* [Your goal]:
The expected answer is a copy of every line in the listing that has the word "तरवस".

* [Given data]:
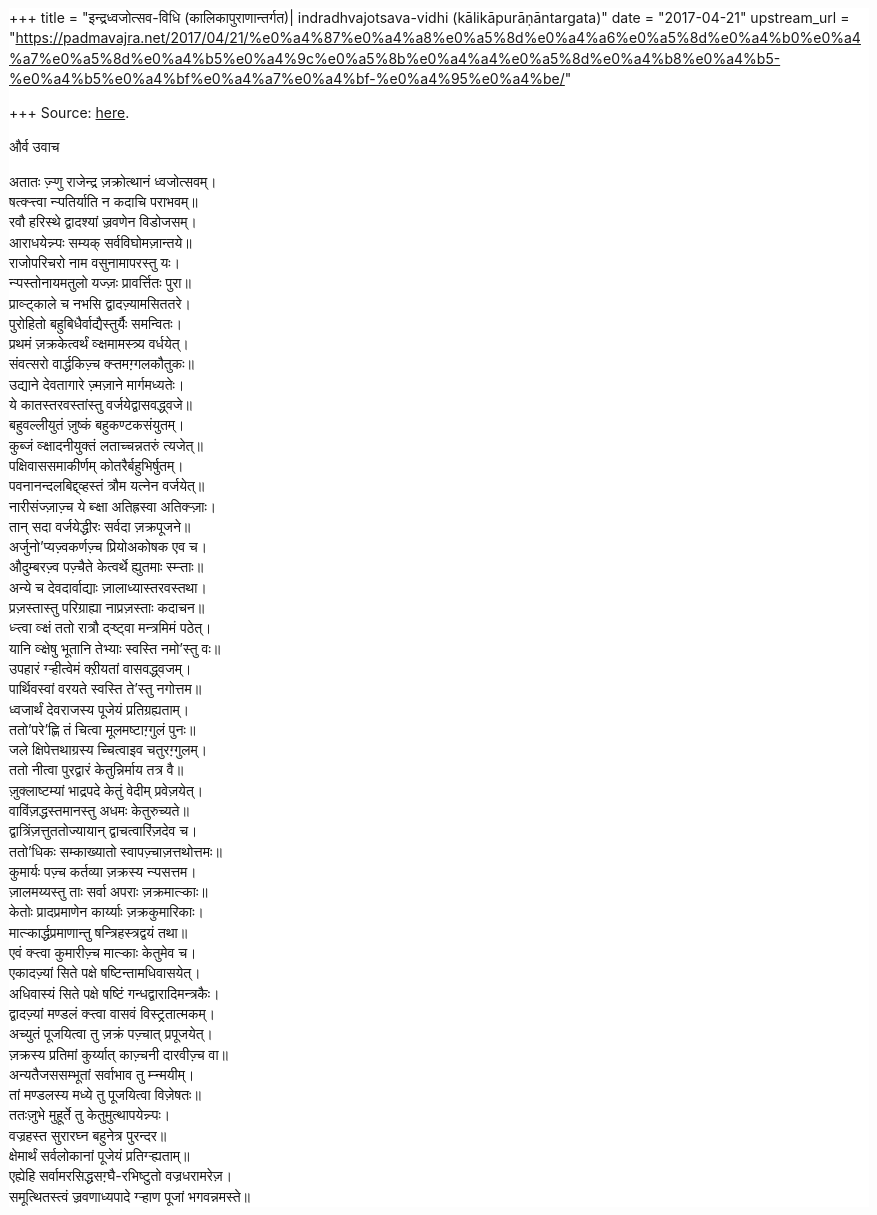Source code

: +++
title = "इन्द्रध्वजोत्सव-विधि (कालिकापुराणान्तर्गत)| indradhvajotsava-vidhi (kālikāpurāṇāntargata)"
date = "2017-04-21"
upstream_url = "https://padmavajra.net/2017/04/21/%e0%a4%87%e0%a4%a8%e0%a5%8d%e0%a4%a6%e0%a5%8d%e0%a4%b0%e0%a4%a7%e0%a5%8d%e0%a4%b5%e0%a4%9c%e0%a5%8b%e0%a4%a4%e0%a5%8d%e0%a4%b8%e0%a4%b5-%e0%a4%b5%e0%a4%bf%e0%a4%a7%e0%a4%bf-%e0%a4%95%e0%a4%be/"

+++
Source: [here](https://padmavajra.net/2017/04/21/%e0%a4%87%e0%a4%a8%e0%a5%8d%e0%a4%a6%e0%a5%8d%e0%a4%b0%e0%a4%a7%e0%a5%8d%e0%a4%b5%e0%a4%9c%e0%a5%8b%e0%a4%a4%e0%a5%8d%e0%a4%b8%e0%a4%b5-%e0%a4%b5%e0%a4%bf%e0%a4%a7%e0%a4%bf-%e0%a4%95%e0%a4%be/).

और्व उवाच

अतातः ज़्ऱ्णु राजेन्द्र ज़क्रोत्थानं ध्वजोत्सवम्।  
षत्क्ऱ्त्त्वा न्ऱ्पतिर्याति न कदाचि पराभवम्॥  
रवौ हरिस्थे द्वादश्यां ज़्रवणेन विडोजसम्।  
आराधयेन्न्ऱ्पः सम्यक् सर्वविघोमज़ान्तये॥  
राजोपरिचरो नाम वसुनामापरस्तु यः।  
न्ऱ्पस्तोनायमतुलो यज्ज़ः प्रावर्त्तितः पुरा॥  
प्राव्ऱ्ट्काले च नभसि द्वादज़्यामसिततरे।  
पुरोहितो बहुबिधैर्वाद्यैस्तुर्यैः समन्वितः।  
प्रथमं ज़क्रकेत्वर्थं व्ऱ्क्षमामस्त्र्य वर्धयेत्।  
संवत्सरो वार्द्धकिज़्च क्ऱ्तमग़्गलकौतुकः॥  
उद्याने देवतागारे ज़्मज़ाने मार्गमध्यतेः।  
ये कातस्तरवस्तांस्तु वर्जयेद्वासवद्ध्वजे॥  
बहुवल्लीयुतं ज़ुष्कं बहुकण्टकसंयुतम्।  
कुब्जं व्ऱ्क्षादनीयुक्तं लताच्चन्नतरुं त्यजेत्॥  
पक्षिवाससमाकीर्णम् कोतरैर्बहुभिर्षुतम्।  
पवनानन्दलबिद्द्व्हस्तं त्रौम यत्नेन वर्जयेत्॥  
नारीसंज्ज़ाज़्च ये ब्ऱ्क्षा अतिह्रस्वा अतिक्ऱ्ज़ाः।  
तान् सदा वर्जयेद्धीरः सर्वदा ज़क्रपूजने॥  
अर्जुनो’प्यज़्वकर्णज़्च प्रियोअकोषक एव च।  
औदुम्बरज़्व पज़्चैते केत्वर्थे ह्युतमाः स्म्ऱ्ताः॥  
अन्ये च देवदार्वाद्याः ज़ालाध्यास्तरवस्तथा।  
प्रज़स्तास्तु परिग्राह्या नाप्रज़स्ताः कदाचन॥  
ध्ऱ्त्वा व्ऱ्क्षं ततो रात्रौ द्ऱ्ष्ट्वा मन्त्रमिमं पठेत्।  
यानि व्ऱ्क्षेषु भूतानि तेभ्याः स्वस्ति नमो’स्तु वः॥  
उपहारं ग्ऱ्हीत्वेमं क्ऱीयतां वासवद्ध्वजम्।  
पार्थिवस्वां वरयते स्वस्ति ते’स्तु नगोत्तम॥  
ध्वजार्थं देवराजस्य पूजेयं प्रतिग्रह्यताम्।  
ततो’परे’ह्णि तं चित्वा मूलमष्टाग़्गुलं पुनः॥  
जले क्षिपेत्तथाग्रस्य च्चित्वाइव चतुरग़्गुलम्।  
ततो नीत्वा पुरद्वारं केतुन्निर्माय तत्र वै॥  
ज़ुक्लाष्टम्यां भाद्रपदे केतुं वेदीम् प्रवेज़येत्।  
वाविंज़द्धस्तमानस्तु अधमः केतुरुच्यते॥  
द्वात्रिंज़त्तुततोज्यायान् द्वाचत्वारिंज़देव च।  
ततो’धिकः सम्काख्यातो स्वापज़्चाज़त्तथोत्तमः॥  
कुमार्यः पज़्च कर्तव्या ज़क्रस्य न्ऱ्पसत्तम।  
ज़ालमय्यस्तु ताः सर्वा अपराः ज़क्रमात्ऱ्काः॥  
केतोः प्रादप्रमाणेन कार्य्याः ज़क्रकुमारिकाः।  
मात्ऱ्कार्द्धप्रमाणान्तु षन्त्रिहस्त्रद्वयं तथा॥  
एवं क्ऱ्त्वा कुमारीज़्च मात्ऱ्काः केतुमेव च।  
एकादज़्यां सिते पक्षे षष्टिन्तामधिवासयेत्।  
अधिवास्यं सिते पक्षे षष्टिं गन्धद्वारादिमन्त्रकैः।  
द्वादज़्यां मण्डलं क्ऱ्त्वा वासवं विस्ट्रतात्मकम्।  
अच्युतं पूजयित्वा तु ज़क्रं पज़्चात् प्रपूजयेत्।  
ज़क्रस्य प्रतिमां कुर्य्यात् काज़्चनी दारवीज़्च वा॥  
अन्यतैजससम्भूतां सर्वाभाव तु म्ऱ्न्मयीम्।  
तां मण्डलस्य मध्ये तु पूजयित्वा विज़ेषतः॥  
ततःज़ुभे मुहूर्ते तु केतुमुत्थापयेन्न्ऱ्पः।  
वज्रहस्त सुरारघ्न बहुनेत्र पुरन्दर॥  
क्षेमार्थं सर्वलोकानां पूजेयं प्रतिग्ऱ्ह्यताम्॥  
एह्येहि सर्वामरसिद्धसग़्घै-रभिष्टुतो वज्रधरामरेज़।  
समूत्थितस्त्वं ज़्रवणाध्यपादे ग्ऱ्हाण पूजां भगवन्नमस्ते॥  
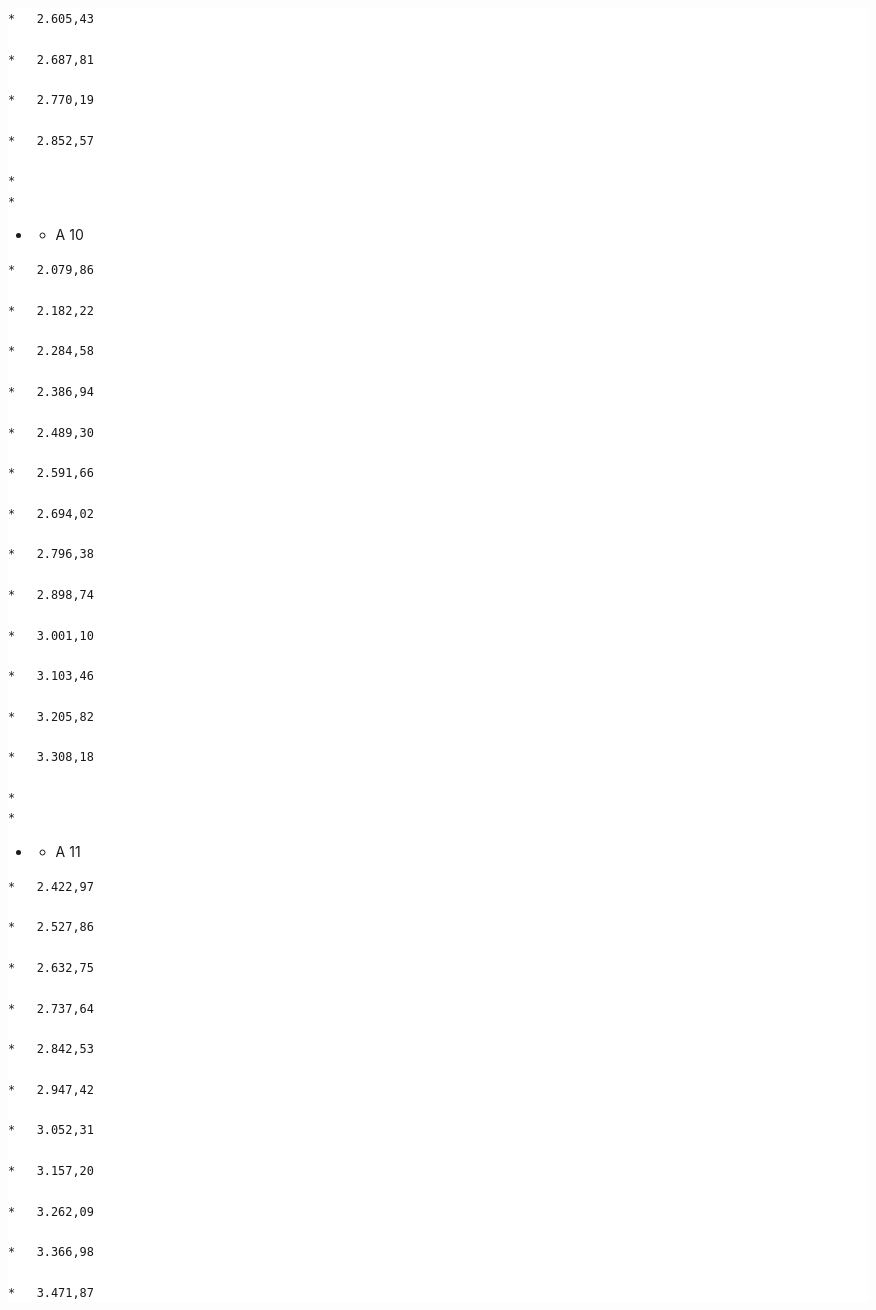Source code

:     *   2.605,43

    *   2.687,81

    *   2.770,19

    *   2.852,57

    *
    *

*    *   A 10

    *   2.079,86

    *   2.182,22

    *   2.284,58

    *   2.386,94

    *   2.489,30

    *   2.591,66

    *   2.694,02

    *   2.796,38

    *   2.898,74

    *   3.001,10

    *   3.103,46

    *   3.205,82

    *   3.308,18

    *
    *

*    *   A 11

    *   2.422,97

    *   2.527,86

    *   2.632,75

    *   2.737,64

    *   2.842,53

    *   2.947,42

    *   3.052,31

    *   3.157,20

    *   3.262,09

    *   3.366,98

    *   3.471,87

* [Answer for the task]:
ये कातस्तरवस्तांस्तु वर्जयेद्वासवद्ध्वजे॥  
अन्ये च देवदार्वाद्याः ज़ालाध्यास्तरवस्तथा।  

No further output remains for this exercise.